SEZIONE DEL DOCUMENTO
Vi presentiamo un testo scritto “di pugno” di Chiara Scarselli, che da pochi mesi ha deciso di far parte dell’ecovillaggio in costruzione Torre di mezzo. La semplicità e l’autenticità delle sue riflessioni donano l’opportunità al lettore di calare l’ideale dell’ecovillaggio nella vita reale, nella concretezza dei piccoli cambiamenti e nella profondità di questo tipo di scelta.
“Perché sei venuta a stare qui?” La capo scout bionda mi guarda curiosa da dietro la montatura nera dei suoi occhiali. “Era l’unica cosa che aveva veramente senso fare” le rispondo.
“Qualche giorno fa abbiamo fatto un cerchio con gli scout, venuti a visitare la comunità e l’ecovillaggio in costruzione in cui vivo. Abbiamo condiviso racconti di storie di vite diverse. La giovane ragazza disse che era rimasta colpita dalla mia affermazione. Stamani il cielo è grigio e nella pausa tra un lavoro e l’altro mi fermo e ripenso alla risposta che le ho dato. La risposta è uscita fuori dalla mia pancia. Ma perché le ho risposto così?
Ho avuto bisogno di qualche giorno per capirlo.
La prima cosa che mi è tornata in mente è il mio primo incontro RIVE: alla Comune di Bagnaia, nel 2014.
Si respirava armonia, fiducia nella vita, voglia di crescere e di farlo insieme.
Ho incontrato centinaia di persone diverse, fiere nell’accettarsi e nel sentirsi accettate dall’altro, nel portare la diversità come un dono prezioso.“Hey! Allora non sono pazza, oppure ci sono tanti altri pazzi come me! Evviva!!! Finalmente non sono sola!” pensavo travolta da quelle sensazioni. “Centinaia di folli che credono si possa cambiare, costruire, creare una società, un mondo, basato su principi diversi da quelli della ricchezza economica, del potere, della superficialità e della competizione. Un mondo basato sull’amore, la ricerca, l’armonia, la profondità, la leggerezza, la verità, l’amicizia…”
Dopo anni di partecipazione ai movimenti politici, dagli anarchici italiani agli autonomi transgender berlinesi, incontrare tutto questo è stato un sollievo. In passato mi sentivo fuori posto perché ogni cosa veniva etichettata, perché sentivo di dover indossare una “divisa” per rappresentare l’ideale che portavo nel mondo. E a me le divise non sono mai piaciute. Mi sentivo soffocare dai ritrovi solo per giovani, o solo comunisti, o solo anarchici, o queer, o anti-israele, o solo vegan. Questo modello mi “andava stretto”, mi domandavo a cosa servissero le nostre iniziative se continuavamo “a raccontarcela” fra noi che, tra l’altro, sapevamo già quello che raccontavamo.
Alla RIVE si, ci sono gli “hippie”. Ma ci sono anche lavoratori agricoli, piloti dell’aeronautica, ingegneri, professori, artisti, mamme, panettieri, operai, bambini, artigiani, ricercatori, adolescenti, bagnini, nonne… E tutti si siedono insieme, in cerchio, e si ascoltano. Condividono, ridono e a volte piangono. E piangono le donne e piangono gli uomini.

COMPITO ASSEGNATO 1
Secondo il testo sull'ecovillaggio, dove e in quale anno si è svolto il primo incontro RIVE di Chiara Scarselli?
COMPITO ASSEGNATO 2
Riscrivi il testo sull'ecovillaggio a partire da "Ho avuto bisogno" e proseguendo fino a "Bagnaia, nel 2014.", mettendo "raduno" al posto di "incontro".
COMPITO ASSEGNATO 3
Prosegui il testo sull'ecovillaggio dal punto in cui si interrompe.
Le voci riportate di seguito provengono da un'altra fonte.

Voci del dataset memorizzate
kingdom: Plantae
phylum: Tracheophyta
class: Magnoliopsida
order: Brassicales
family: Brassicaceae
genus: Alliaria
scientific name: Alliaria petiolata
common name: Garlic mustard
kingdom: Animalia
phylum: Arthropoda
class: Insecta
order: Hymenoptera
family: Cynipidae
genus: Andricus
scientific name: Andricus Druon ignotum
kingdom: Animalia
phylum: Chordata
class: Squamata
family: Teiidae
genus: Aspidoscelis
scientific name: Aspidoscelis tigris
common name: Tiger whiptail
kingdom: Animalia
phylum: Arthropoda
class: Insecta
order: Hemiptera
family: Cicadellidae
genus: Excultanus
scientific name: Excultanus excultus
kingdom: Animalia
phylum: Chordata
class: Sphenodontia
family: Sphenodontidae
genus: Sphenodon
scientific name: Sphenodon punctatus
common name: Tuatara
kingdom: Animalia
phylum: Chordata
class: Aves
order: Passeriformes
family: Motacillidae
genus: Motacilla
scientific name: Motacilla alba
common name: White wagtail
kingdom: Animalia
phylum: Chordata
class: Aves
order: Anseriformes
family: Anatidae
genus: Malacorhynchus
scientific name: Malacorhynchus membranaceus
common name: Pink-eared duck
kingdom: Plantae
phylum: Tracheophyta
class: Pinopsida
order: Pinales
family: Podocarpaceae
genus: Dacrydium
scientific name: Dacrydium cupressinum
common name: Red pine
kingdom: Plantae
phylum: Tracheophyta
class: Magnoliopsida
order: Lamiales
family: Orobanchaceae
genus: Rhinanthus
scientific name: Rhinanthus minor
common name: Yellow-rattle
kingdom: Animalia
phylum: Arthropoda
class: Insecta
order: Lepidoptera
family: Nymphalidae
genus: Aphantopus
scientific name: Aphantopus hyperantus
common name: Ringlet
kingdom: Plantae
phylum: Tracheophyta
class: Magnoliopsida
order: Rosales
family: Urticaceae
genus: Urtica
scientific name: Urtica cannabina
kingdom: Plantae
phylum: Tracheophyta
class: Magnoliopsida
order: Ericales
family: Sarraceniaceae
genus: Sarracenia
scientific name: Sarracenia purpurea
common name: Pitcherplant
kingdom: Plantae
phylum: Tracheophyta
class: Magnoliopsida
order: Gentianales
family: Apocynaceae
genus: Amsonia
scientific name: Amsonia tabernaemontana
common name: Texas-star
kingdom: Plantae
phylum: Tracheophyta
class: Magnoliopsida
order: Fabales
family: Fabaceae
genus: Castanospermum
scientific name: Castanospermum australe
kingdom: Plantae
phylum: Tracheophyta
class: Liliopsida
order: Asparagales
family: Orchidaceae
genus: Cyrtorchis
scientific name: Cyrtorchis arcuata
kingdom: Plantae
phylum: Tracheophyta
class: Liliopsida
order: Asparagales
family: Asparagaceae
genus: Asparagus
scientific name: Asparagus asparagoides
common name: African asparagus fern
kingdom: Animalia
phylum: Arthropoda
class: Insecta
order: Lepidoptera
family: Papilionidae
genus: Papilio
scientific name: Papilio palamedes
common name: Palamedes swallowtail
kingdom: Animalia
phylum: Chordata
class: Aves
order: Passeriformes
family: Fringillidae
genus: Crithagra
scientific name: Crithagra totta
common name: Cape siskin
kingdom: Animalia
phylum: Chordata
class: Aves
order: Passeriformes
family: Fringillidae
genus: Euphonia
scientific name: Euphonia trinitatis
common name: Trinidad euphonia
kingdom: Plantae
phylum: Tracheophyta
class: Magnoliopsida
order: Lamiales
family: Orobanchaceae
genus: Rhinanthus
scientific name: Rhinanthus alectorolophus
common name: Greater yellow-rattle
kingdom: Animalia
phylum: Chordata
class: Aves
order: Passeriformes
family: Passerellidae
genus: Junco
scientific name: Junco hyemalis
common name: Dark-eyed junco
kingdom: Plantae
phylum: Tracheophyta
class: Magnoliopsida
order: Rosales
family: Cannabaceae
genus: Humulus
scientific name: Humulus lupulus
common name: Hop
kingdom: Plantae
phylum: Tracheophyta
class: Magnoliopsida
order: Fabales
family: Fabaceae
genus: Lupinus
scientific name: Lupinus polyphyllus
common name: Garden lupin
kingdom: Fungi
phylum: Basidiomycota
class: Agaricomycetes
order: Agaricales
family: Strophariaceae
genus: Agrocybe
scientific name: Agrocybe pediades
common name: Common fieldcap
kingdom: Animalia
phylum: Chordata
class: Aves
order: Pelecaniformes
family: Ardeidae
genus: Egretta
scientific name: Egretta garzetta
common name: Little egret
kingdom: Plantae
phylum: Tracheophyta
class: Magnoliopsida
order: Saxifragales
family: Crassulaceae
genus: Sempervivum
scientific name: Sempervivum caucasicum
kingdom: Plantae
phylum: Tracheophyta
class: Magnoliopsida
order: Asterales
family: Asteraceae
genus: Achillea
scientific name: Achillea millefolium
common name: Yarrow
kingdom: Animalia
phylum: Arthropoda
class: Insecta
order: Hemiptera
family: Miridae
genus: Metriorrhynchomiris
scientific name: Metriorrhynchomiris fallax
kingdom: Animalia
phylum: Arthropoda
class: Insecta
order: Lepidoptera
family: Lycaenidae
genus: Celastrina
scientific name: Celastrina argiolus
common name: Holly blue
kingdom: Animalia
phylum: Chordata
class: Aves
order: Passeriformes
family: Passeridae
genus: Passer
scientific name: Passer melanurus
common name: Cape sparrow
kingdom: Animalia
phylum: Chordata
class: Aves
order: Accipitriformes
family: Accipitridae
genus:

RISPOSTA 1
Alla Comune di Bagnaia, nel 2014.

RISPOSTA 2
Ho avuto bisogno di qualche giorno per capirlo.
La prima cosa che mi è tornata in mente è il mio primo raduno RIVE: alla Comune di Bagnaia, nel 2014.

RISPOSTA 3
Già. Ho visto uomini piangere liberamente davanti al cerchio, insieme al cerchio. Mi sono detta che la RIVE è un luogo speciale, che crea le condizioni in cui, finalmente, gli uomini si permettono di calare quella maschera “da duri” che hanno dovuto portare per anni.
Durante il raduno ho ascoltato i racconti dei rappresentanti degli ecovillaggi che fanno parte della RIVE. E mi sono stupita della coscienza profonda, la tolleranza e la compassione che trasparivano dalle loro parole. Percepivo la “strada” che avevano percorso fino a qui e quanto la loro percezione sulla vita fosse amplia e articolata, a prescindere dall’età o la provenienza. Avevo davanti qualcosa di bello e “miracoloso”.
A questo punto so perché ho dato quella risposta alla capo scout. Anche io voglio fare parte di questo movimento. O meglio, anche io come gli ecovillaggi e con loro, voglio provare a cambiare la mia vita e questo mondo. Credo sia possibile vivere in modo differente: lentamente, insieme, rispettando, amando, sentendo, discutendo, faticando, condividendo, sognando, ridendo, cadendo, volando.
Certo, a parole è facile. Poi bisogna fare il salto.
Decidere di lasciare il vecchio modello di vita e lanciarsi senza paracadute nell’ignoto. Scommettere sulla mia scelta, dare fiducia a quella voce che dentro di me da tre anni mi dice che è la strada giusta da percorrere anche se, o proprio perché, non ho le sicurezze di una vita vissuta in un monolocale e con un lavoro a contratto indeterminato.
E scommettere su me stessa, che sarò in grado di portare avanti la mia scelta, di trasformare i miei lati “oscuri” insieme agli altri, di accettare di sbagliare e avere il coraggio di ricominciare.
E adesso? Chiudo gli occhi e vedo la scena di due giorni fa, mentre cammino con una zappa sulla spalla, sulla strada sterrata che da casa porta al paesello di Montecuccoli: è la scelta che ho fatto, vivere dentro di me collegata a quello che ho intorno. Insieme a due “comunarde”, Francesca alla pala e Adriana al piccone, ci siamo prese cura della vita attraverso la cura del territorio intorno a noi, col nostro semplice ripulire le canaline della strada e tappare qualche buca. Niente ci obbliga a farlo e nessuno ce lo impedisce. Lo faccio perché mi sento responsabile di quello che c’è intorno a me. Ne faccio parte, come un unico organismo. E non ho bisogno di lamentarmi col Comune che non ripristina la strada. Lo posso fare io, riappropriandomi dei piccoli gesti quotidiani di cura. Questo già cambia tante cose.
E vivendolo, sono ancora più convinta che l’Ecovillaggio sia l’unica cosa che ha veramente senso fare per me”.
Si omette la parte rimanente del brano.